3. WHEN SHOULD YOU STOP GIVING VITAMIN D TO YOUR BABY?

The American Academy of Pediatrics (AAP) recommended that exclusively breastfed or partially breastfed babies should be supplemented 400 IU of vitamin D daily.

 

4. AFTER STARTING COMPLEMENTARY FEEDING, DO BABIES STILL NEED TO SUPPLEMENT VITAMIN D?

After a baby reaches 6 months old, start try a variety of complementary foods, is adding vitamin D supplement still necessary? The answer is “YES”. Natural foods contain less vitamin D, in addition to liver, eggs and marine fish; however, the vitamin D content in liver, eggs and marine fish is actually not that high. One egg yolk is about 40 IU of vitamin D; eating 10 egg yolks would just reach the amount of 400 IU. Hence, having complementary food does not affect the baby to receive the supplemental vitamin D daily.

 

5. CAN YOU GET ENOUGH VITAMIN D FROM SUNLIGHT?
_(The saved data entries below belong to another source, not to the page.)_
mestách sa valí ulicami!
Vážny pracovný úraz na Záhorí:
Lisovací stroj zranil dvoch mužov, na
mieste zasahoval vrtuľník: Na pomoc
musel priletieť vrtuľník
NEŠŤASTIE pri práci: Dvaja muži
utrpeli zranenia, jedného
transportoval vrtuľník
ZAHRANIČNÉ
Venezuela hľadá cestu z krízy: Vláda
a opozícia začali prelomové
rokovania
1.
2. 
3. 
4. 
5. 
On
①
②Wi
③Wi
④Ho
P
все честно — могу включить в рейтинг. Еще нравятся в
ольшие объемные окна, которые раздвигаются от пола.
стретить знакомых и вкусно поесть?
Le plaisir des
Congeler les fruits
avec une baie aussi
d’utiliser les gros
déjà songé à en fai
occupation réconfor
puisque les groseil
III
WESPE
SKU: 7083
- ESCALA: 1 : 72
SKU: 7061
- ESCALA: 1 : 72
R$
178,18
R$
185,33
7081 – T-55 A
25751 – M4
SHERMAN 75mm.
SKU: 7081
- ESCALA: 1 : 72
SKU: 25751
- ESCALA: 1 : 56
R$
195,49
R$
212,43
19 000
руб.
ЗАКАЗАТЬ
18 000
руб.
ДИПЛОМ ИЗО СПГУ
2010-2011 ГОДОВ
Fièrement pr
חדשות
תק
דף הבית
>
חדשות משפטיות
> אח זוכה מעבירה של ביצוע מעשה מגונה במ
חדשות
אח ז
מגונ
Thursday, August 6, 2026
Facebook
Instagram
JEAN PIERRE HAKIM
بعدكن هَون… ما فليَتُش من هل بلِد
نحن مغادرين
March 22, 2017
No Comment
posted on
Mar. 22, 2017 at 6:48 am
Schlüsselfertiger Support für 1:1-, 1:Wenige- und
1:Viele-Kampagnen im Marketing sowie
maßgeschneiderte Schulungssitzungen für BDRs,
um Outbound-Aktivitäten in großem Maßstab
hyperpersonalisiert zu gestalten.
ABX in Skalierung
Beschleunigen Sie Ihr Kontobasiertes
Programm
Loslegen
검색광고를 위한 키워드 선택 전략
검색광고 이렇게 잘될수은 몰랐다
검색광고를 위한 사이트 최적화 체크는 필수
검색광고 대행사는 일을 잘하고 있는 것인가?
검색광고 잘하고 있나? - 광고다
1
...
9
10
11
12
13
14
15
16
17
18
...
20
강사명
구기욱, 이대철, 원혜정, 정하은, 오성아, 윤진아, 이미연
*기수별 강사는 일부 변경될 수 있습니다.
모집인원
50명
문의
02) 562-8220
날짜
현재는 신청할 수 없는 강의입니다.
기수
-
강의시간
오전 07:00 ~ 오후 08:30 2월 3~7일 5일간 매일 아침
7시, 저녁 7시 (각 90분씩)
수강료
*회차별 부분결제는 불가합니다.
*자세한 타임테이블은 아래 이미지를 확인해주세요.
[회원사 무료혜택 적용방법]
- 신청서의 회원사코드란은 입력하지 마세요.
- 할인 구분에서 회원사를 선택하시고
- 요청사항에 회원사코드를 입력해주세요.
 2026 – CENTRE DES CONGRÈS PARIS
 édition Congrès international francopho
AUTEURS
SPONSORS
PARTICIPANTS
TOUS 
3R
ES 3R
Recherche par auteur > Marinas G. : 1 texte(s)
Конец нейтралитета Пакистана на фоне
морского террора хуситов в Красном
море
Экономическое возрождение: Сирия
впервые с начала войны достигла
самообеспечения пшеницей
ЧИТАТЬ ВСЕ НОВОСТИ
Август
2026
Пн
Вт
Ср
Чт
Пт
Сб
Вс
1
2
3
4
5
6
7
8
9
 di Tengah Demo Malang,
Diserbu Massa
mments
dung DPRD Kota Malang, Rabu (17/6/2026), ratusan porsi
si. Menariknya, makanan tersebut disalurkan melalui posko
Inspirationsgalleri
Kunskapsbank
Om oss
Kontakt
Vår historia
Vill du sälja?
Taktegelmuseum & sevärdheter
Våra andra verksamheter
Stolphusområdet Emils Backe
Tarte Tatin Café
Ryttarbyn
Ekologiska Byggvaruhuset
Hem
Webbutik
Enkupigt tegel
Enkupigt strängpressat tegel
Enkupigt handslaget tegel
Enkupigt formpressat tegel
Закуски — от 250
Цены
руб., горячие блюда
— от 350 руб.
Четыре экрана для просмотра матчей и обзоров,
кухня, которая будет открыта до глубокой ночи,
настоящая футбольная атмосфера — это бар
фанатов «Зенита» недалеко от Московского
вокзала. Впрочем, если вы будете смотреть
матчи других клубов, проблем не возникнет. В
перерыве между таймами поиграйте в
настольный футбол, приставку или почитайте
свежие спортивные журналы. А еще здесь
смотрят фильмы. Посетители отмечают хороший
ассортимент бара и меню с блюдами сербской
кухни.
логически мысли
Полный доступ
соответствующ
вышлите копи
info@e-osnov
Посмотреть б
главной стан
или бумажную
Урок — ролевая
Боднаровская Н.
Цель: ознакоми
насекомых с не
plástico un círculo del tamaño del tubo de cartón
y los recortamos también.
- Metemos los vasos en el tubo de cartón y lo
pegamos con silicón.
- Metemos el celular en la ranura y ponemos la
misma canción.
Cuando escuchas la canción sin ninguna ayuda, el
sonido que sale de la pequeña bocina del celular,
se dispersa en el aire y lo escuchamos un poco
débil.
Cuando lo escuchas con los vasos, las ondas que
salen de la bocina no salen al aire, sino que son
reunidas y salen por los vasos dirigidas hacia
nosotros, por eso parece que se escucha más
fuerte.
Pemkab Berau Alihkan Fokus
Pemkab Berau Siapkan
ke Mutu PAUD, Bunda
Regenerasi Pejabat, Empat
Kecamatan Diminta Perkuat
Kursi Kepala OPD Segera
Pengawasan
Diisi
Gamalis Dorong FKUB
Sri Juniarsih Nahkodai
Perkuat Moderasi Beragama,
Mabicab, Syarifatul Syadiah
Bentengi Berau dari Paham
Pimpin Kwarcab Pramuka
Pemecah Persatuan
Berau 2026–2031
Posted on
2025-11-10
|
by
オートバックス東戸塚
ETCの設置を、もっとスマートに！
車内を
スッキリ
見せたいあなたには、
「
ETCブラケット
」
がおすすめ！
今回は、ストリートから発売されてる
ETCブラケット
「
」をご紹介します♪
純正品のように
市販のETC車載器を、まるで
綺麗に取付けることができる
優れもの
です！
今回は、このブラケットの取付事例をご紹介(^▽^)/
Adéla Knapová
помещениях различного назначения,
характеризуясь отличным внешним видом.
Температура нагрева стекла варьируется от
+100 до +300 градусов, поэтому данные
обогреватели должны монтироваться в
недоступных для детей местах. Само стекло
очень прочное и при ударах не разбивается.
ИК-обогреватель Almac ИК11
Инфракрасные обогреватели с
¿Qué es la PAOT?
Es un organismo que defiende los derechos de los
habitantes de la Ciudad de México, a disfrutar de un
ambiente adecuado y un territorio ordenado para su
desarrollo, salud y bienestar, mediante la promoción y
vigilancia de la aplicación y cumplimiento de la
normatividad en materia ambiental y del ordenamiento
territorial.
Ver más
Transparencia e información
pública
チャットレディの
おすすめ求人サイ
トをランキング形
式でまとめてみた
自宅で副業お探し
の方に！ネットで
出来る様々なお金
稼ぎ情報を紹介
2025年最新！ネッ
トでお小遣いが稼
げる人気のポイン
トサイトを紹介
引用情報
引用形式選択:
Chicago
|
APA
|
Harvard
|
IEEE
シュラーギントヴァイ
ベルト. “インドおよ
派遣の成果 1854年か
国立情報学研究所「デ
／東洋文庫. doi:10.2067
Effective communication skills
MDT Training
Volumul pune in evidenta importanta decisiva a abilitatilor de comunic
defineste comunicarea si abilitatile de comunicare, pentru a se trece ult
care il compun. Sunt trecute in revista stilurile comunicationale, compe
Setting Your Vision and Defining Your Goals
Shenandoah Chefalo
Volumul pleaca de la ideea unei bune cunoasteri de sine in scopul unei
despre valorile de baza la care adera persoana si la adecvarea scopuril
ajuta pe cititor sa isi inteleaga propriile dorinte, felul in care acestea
Vitamin D can be synthesized in the bare skin upon exposure to UVB rays from the sun. However, there are several problems: First, the American Academy of Pediatrics (AAP) recommends that babies within 6 months should not be exposed to sunlight directly. Because baby’s skin is very delicate; when expose to the sun improperly, it is easy to cause skin burns. Meanwhile, if the sun directly hit baby’s eyes, it is also easy to cause harm, the risk is high. For age more than 6 months, you need to pay attention to sun protection, such as avoiding strong UV rays, applying sunscreen, wearing long-sleeve trousers, and wearing wide-brimmed hats. Secondly, it is difficult to control the amount of vitamin D obtained from the sun; plus, the sun protection measures, air pollution, the sunshine intensity and other factors would all affect the effect. Therefore, although it is necessary for the baby to have proper outdoor activities to obtain certain amounts of vitamin D, it is not suggested to rely on the sun to supplement the vitamin D, in case of vitamin D deficiency.

 

6. WHAT ARE THE COMMON VITAMIN D PRODUCTS ON THE MARKET? HOW TO CHOOSE?

Liquid vitamin D products are best for infants and young children. Liquid products are easy to use and can be applied to mother’s nipples, pacifiers, spoons, or add into formulas and complementary foods. In terms of the formulas, it is essential to use oil that is easy to preserve, and use olive oil in some parts. However, in subtropical countries, the formulation of such base oil is easy to oxidized, produce bad oil odor and affect the product quality. The high viscosity characteristic of olive oil also tends to make it difficult to flow out of the dripper, not that ease-of-use.

Another common base oil is coconut oil, which is more stable than olive oil and is widely used due to the low cost. However, more than 50% of the main component of coconut oil is lauric acid, which is a long-chain fatty acid and has lower absorption rate.

The top base oil is medium chain triglyceride (MCT), a highly purified oil component of coconut oil that has been removed from lauric acid and other impure fats. Medium chain triglyceride (MCT) has the advantages of great stability, high absorption, good fluidity, not ease of oxidation and easy to preserve. It is the highest quality of oil formula for liquid vitamin D3.